EDF Renewables and Maple Power have increased the debt package backing their Saint Nazaire offshore wind farm in France by EUR 800m to repay a bridge loan and pay themselves dividends, sources said.
The sponsors of the 480 MW project, which became fully operational in November, refinanced the existing EUR 1.45bn term loan for the project signed in 2019 and increased its size to about EUR 2.25bn.
Part of the new debt refinanced a EUR 431m equity bridge loan, with the rest earmarked for dividends, said the sources.
The latest total debt package, which also includes another roughly EUR 250m of revolving credit facilities and other credit lines, was signed by a consortium of 18 banks.
The lenders include Bank of China, Banque Postale, BayernLB, Belfius, BNP Paribas, bpifrance, Caixabank, CIC, Credit Agricole, DZ Bank, Mizuho, MUFG, Natixis, Natwest, Norinchukin, Rabobank, Societe Generale and Standard Chartered.
BNP Paribas acted as financial advisor in the refinancing process. Clifford Chance acted as legal advisor to the borrower and Linklaters acted as legal advisor to the lenders, the sources said.
EDF and Maple Power, a joint venture of Canada’s Enbridge and CPPIB, completed the Saint Nazaire project in November after three years of construction, connecting all 80 GE turbines to the Loire-Atlantique coast.
When its debt package closed in 2019 Saint Nazaire was the first offshore wind project in France to secure financing.
The previous debt package had an 18.5-year tenor, and also included a EUR 97m stand-by tranche, a EUR 83m VAT facility, a EUR 59m debt service reserve facility, EUR 30m of working capital, EUR 118m letter of credit, as well as the main term loan.
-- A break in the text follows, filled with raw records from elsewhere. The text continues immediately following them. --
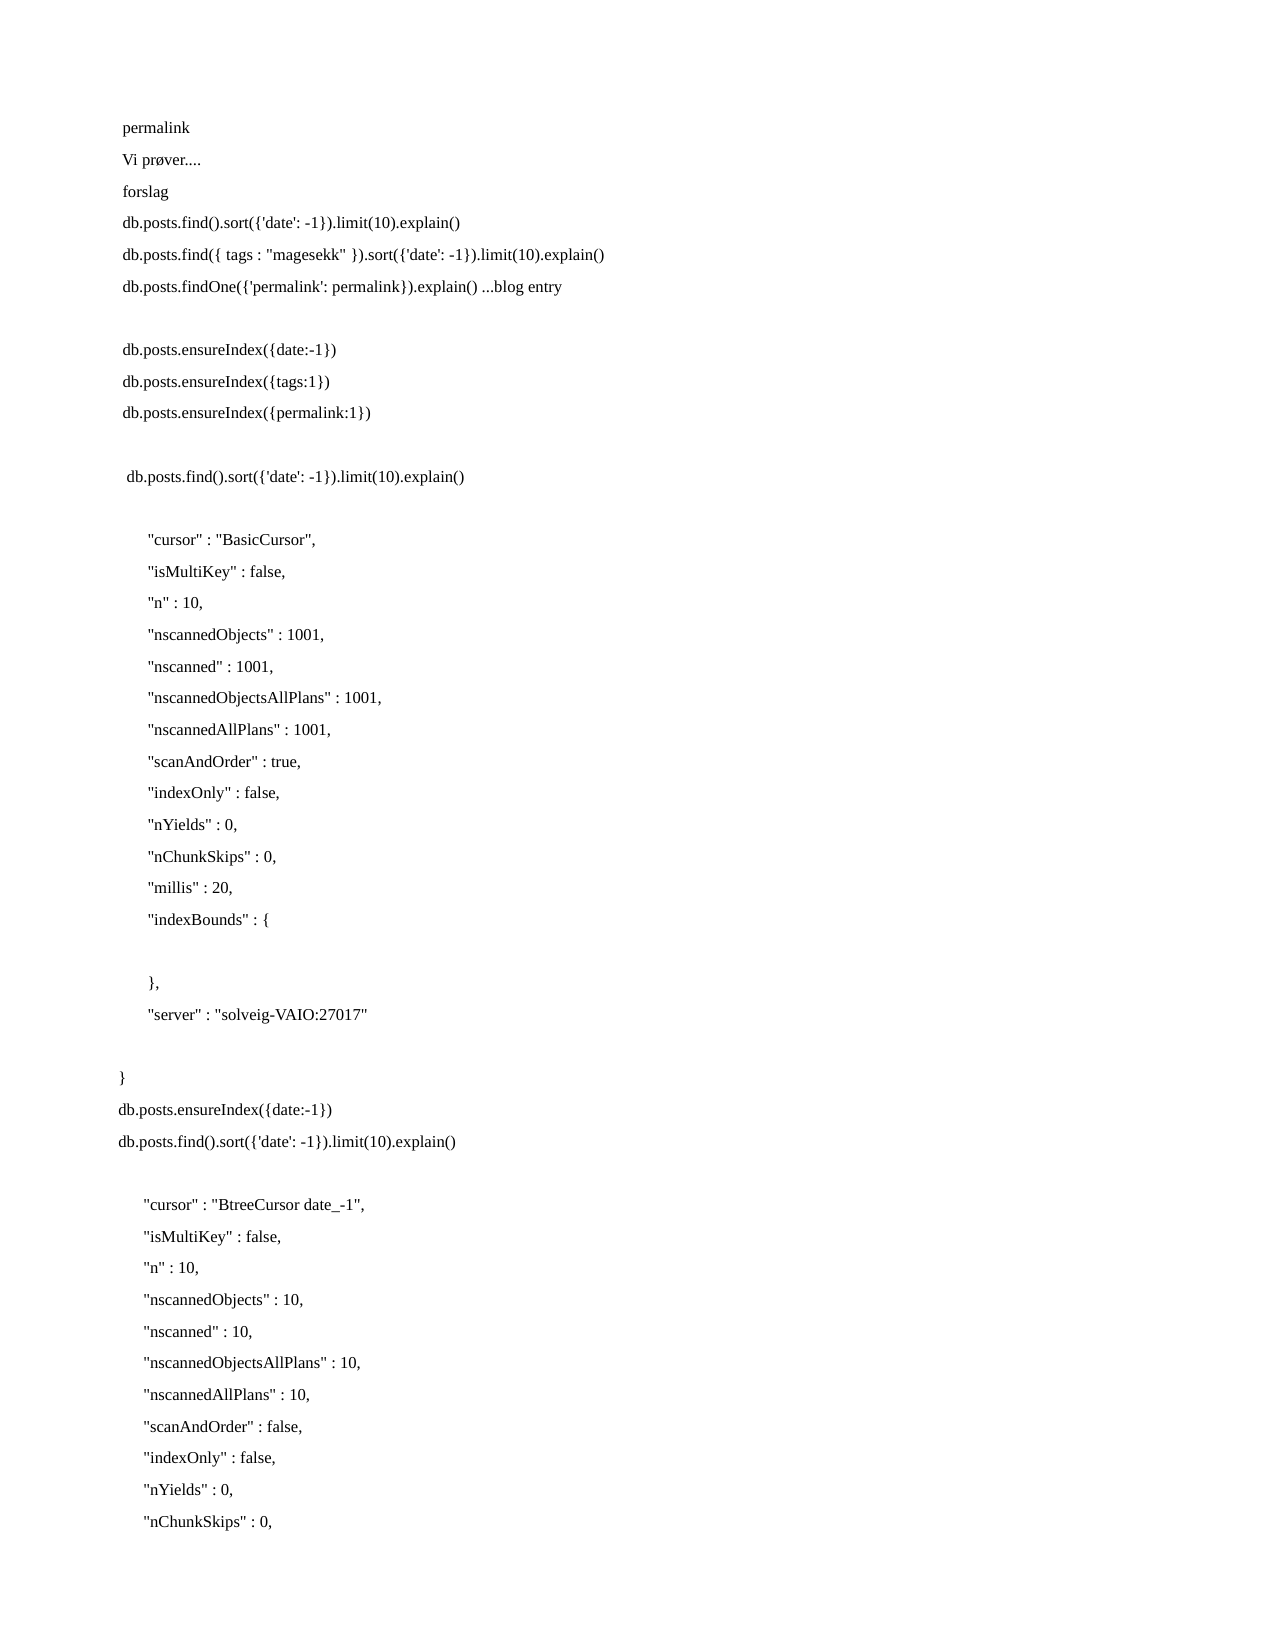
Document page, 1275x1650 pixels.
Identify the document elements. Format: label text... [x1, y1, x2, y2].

text "n" : 10, [118, 593, 1157, 612]
text "nscannedAllPlans" : 1001, [118, 720, 1157, 739]
text "isMultiKey" : false, [118, 561, 1157, 581]
text "nscannedObjectsAllPlans" : 1001, [118, 688, 1157, 707]
text db.posts.ensureIndex({date:-1}) [118, 1100, 1157, 1119]
text "nscanned" : 10, [118, 1321, 1157, 1341]
text "nscannedObjects" : 1001, [118, 625, 1157, 644]
text db.posts.ensureIndex({permalink:1}) [118, 403, 1157, 422]
text "millis" : 20, [118, 878, 1157, 897]
text "nscannedObjectsAllPlans" : 10, [118, 1353, 1157, 1372]
text "nscannedAllPlans" : 10, [118, 1385, 1157, 1404]
text db.posts.ensureIndex({date:-1}) [118, 340, 1157, 359]
text "nChunkSkips" : 0, [118, 1511, 1157, 1531]
text db.posts.find({ tags : "magesekk" }).sort({'date': -1}).limit(10).explain() [118, 245, 1157, 264]
text Vi prøver.... [118, 150, 1157, 169]
text "indexOnly" : false, [118, 783, 1157, 802]
text "indexBounds" : { [118, 910, 1157, 929]
text }, [118, 973, 1157, 992]
text "nscanned" : 1001, [118, 656, 1157, 676]
text db.posts.find().sort({'date': -1}).limit(10).explain() [118, 466, 1157, 486]
text "nYields" : 0, [118, 1480, 1157, 1499]
text db.posts.ensureIndex({tags:1}) [118, 371, 1157, 391]
text "isMultiKey" : false, [118, 1226, 1157, 1246]
text "nscannedObjects" : 10, [118, 1290, 1157, 1309]
text "indexOnly" : false, [118, 1448, 1157, 1467]
text } [118, 1068, 1157, 1087]
text "cursor" : "BtreeCursor date_-1", [118, 1195, 1157, 1214]
text db.posts.findOne({'permalink': permalink}).explain() ...blog entry [118, 276, 1157, 296]
text permalink [118, 118, 1157, 137]
text "scanAndOrder" : true, [118, 751, 1157, 771]
text db.posts.find().sort({'date': -1}).limit(10).explain() [118, 1131, 1157, 1151]
text forslag [118, 181, 1157, 201]
text "scanAndOrder" : false, [118, 1416, 1157, 1436]
text db.posts.find().sort({'date': -1}).limit(10).explain() [118, 213, 1157, 232]
text "cursor" : "BasicCursor", [118, 530, 1157, 549]
text "nYields" : 0, [118, 815, 1157, 834]
text "n" : 10, [118, 1258, 1157, 1277]
text "server" : "solveig-VAIO:27017" [118, 1005, 1157, 1024]
text "nChunkSkips" : 0, [118, 846, 1157, 866]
BNP Paribas, Soc Gen, Caixabank and Rabobank were among the previous lending group, while new members of the latest lending group include Bank of China and Norinchukin. Helaba and KfW are among the original lenders that did not participate in the latest refinancing.
Maple took ownership of its stake in Saint Nazaire in 2016 as part of Enbridge’s acquisition of a 50% stake in French offshore wind development company Éolien Maritime France (EMF) for CAD 282m (EUR 193m).
EDF Renewables already owned the other half of EMF and at the time of Enbridge's acquisition of EMF the new partners announced plans to co-develop three large-scale offshore wind farms in France with a combined capacity of 1.42 GW.
Saint Nazaire was the first of the three projects to be developed, followed by the 498 MW Fecamp project, which is due to start operating by the end of the year. Lastly the consortium’s 448 MW Courseulles-sur-Mer is also under construction and is expected to begin commercial operations by the end of 2024.
Beyond the initial three projects the partners are also currently developing a 400-600 MW offshore wind project near Dunkirk. It is expected to be ready for operations in 2026.
Maple Power, CPP, Banque Postale, BayernLB, Belfius, Caixabank, Mizuho, MUFG and Standard Chartered declined to comment.
EDF Renewables, Enbridge, Linklaters, BNP Paribas, Bank of China, bpifrance, CIC, Credit Agricole, DZ Bank, Natixis, NatWest, Norinchukin, Rabobank and Société Générale did not respond to a request for comment.